▸ Extract provided
- - -

Sunday, September 20, 2020


Flip Your Funnel - How Leaders Expand their Lens 

while Honoring “Peer-spectives”

Sandy Cameli, Ed.D.

Leaders are often tasked with guiding followers toward a prescribed direction. And, with a goal of moving an initiative or organization forward, said leaders often work under the assumption that common perspectives are shared. Yet, perspectives can also be divisive - take current day politics for example - and cause irreparable damage to systems, structures or relationships when not acknowledged or honored. Thus, it can be a challenge for any leader to be truly effective when one’s own point of view does not align with colleagues’ “peer-spectives”.

A perspective can be defined as a visible scene, a specific technique or a viewpoint expressing one’s ideas, it can also be limited by an individual’s angle or attitude. Additionally, perspectives are often sought after, even celebrated, when they enhance decision making or provide support to those seeking guidance. So how does a growth-minded leader expand his or her perspective in order to serve as well as enhance agency in others? Grab a funnel and let’s get to work!

In the kitchen, the purpose of a funnel is to narrow contents from a bigger container into a smaller one. A cook may also use it to measure or channel ingredients through the apex in order to produce a desired dish or meal. The ultimate goal of the wide end of a funnel is to whittle down a large quantity to a precise outcome. In other words, narrowing the scope of what is visibly plated. Let’s see how an innovative chef took this simple item and repurposed it to expand others’ perspectives: 

On a recent celebrity food show, the host was preparing cakes and pies for children’s birthday parties. A variety of decorating tools were used to create eye-catching displays for the desserts presented. And, in an unconventional use of a common tool the chef flipped a funnel to allow sprinkles and candies to siphon through the narrow end, and spray randomly over the cream cheese toppings below. It was messy and chaotic, but it yielded such unique designs for each cupcake creation! The unicorn-inspired treats were not uniform in appearance, nor could a recipient be guaranteed the same pattern as another, but what the technique lacked in professional craft it made up for in the wow-factor! This culinary artist had flipped a funnel on a routine practice and changed the perspective of an ordinary kitchen utensil for the audience who became enthralled by the confetti creations. This innovative display posed a thought-provoking inquiry for out-of-the-box thinkers: How then might flipping-a-funnel impact a leader’s lens, practice or effectiveness?

Think about a recent decision or choice made. Perhaps trusted colleagues were consulted, necessary information was researched, and a problem-solving protocol was employed before a recommendation was made. All sound practices. However, are these always the same steps taken when deliberating? Does the wide-ended viewpoint method narrow one's perspective to generate similar outcomes each time? Instead, how might the decision-making process change if a different timeline was used, or unfamiliar resources explored? What considerations may influence the end result if voices - not previously included - were invited to weigh in? Consider this wondering about expanding perspective: Before flipping a funnel to view from the narrow end out, consider what may or may not have been missed from prior (wide-ended) observations?

The following acronym for FLIP applies simple steps for expanding perspectives:

F = Focus on intentionally seeing situations from various angles. It's common knowledge that 3+3=6, but so does 2+4, how else can problems or issues be analyzed without reverting to the same techniques? Similar to goal-setting, one must build in rituals and routines to seek out alternatives for action items. Habitual practices produce muscle memory, which continually expands one’s lens for communication, decision-making and problem solving, often eliciting effective results.

- - -

▸ Records provided

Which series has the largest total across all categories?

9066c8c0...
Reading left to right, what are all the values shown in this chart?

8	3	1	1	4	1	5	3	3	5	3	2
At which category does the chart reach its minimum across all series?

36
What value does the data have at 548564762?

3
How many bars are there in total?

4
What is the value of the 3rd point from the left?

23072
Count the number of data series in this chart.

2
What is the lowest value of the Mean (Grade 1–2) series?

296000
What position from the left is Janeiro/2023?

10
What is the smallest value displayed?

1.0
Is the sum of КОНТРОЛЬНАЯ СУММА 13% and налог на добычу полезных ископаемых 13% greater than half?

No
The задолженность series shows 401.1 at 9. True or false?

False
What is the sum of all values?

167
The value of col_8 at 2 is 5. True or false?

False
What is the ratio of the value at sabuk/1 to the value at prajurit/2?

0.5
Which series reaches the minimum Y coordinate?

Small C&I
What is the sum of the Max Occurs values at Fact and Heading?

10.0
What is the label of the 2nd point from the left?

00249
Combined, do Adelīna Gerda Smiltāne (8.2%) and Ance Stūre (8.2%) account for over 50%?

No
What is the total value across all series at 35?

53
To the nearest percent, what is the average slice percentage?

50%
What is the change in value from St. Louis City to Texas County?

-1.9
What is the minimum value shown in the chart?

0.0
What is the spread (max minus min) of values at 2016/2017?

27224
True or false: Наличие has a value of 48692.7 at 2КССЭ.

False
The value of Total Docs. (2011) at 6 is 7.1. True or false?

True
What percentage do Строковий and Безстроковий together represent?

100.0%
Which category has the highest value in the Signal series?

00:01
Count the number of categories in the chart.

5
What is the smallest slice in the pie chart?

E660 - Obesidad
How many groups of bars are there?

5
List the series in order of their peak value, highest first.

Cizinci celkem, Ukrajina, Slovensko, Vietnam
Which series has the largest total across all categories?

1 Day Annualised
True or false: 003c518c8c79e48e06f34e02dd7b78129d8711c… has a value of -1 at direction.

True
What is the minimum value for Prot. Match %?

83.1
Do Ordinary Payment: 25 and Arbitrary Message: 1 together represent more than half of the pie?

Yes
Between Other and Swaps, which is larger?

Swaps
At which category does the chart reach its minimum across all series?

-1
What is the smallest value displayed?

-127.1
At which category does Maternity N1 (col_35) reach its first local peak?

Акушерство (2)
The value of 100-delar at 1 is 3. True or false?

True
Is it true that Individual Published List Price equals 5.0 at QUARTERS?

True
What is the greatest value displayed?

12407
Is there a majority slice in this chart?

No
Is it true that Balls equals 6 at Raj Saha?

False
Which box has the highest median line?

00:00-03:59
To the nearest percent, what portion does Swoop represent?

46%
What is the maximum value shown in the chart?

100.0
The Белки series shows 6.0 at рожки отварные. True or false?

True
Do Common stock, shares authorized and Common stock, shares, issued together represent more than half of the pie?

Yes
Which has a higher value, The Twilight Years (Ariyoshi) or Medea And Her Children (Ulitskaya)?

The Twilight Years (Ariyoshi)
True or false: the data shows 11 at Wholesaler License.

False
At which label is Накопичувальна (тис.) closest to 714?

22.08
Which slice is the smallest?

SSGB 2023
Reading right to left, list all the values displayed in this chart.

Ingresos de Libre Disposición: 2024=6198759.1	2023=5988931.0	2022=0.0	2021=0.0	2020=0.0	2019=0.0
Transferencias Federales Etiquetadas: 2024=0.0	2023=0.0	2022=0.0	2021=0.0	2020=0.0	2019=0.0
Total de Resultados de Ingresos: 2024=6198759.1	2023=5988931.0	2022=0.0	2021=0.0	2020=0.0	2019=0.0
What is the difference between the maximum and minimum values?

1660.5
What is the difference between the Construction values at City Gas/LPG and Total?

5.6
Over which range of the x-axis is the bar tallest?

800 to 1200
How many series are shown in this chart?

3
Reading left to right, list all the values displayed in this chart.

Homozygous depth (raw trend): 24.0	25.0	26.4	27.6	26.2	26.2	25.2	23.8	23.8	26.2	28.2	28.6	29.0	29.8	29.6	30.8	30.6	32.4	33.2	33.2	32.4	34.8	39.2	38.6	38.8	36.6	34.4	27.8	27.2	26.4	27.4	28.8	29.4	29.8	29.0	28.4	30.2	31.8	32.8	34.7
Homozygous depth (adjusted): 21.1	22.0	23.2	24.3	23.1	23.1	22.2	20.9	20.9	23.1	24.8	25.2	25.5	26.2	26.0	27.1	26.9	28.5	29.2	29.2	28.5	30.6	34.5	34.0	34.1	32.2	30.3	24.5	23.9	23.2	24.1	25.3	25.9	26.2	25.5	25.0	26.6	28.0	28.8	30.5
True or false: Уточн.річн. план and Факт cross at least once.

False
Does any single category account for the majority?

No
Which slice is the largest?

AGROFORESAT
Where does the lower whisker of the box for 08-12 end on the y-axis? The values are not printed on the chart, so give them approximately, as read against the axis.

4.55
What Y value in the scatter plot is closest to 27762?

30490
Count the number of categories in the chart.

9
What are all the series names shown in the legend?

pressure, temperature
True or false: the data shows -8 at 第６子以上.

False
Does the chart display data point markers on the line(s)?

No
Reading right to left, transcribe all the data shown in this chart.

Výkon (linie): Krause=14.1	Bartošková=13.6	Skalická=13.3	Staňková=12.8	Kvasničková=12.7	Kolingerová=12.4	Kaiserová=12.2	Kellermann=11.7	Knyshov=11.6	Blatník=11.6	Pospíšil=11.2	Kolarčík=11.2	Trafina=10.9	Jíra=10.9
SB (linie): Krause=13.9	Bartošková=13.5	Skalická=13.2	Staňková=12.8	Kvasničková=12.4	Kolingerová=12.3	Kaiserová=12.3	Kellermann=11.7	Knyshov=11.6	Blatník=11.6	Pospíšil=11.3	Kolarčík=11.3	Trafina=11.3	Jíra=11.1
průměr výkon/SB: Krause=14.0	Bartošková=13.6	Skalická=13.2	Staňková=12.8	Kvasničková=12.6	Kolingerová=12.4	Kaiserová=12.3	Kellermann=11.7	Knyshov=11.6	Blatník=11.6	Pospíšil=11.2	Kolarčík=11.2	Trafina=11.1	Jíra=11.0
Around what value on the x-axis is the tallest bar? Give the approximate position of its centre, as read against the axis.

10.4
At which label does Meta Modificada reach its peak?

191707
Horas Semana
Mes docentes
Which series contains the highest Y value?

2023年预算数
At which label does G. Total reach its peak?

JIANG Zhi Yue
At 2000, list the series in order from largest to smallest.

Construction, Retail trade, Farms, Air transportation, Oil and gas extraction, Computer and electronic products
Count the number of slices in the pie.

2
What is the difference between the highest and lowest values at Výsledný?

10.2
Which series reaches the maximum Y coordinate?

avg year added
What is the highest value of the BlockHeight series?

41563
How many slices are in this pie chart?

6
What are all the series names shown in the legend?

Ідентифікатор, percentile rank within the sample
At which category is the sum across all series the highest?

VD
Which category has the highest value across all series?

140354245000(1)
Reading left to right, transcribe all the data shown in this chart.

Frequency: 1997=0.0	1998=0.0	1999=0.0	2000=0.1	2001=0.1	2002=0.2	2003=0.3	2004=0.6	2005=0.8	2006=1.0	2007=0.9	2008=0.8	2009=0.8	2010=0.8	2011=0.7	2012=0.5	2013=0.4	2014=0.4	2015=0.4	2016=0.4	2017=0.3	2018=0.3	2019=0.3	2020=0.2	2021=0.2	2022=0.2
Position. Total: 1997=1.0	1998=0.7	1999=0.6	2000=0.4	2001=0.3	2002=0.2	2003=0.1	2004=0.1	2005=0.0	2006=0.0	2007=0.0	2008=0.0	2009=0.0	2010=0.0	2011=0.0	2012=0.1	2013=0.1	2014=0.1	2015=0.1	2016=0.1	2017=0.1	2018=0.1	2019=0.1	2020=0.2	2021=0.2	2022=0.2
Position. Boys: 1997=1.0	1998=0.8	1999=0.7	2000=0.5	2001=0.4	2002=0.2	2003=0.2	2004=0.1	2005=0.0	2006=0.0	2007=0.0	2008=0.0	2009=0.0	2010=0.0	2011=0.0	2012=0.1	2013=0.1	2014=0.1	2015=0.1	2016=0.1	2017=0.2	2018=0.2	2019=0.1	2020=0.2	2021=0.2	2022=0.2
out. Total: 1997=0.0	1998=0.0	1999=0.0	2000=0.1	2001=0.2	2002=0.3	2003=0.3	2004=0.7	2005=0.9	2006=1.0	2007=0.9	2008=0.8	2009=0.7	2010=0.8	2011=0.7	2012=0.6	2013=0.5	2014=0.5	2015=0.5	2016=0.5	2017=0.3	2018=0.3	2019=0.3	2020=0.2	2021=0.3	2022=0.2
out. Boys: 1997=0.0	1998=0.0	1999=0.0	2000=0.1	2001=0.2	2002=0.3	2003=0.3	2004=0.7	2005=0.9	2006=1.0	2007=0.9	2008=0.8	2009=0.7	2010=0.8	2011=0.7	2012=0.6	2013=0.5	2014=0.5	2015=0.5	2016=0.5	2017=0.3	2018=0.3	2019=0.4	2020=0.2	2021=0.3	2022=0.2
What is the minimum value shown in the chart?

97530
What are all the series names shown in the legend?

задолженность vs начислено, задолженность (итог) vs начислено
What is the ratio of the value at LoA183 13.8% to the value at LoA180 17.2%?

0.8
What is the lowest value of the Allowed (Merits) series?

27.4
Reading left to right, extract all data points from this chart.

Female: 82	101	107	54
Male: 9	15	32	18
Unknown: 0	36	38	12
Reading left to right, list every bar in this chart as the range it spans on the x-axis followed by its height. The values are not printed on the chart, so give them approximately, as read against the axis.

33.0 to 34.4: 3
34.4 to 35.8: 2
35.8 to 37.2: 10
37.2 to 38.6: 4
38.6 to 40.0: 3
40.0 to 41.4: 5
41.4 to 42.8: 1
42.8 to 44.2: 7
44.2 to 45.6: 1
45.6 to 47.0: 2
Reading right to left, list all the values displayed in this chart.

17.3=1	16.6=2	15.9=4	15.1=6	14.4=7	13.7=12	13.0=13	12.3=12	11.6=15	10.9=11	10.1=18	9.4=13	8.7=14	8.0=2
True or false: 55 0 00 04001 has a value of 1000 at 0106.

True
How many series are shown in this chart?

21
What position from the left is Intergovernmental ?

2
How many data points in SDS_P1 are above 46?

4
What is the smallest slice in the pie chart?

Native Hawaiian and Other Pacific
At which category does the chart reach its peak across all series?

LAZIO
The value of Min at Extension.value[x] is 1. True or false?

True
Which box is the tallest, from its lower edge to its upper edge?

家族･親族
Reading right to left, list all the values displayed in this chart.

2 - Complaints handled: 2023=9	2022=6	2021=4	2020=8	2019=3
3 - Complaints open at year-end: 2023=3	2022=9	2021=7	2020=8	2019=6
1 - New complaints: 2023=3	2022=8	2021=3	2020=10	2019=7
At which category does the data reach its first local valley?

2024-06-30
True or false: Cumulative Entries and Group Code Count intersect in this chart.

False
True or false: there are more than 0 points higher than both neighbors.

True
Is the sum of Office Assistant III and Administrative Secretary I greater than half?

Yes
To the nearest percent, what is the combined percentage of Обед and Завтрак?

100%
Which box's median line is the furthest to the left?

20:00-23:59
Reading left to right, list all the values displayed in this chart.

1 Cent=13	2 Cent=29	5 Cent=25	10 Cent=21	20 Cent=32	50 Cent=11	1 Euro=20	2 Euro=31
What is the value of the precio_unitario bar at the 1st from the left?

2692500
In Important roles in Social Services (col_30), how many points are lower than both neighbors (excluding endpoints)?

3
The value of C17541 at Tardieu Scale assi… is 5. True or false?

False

- - -

▸ Assigned task 1
In the leadership article, copy out the part that opens with the words containing "Think about a" and closes with "prior (wide-ended) observations?", renaming "trusted colleagues" to "respected peers".
▸ Assigned task 2
According to the leadership article, what does the letter F stand for in the FLIP acronym?

▸ Output 1
Think about a recent decision or choice made. Perhaps respected peers were consulted, necessary information was researched, and a problem-solving protocol was employed before a recommendation was made. All sound practices. However, are these always the same steps taken when deliberating? Does the wide-ended viewpoint method narrow one's perspective to generate similar outcomes each time? Instead, how might the decision-making process change if a different timeline was used, or unfamiliar resources explored? What considerations may influence the end result if voices - not previously included - were invited to weigh in? Consider this wondering about expanding perspective: Before flipping a funnel to view from the narrow end out, consider what may or may not have been missed from prior (wide-ended) observations?

▸ Output 2
Focus on intentionally seeing situations from various angles.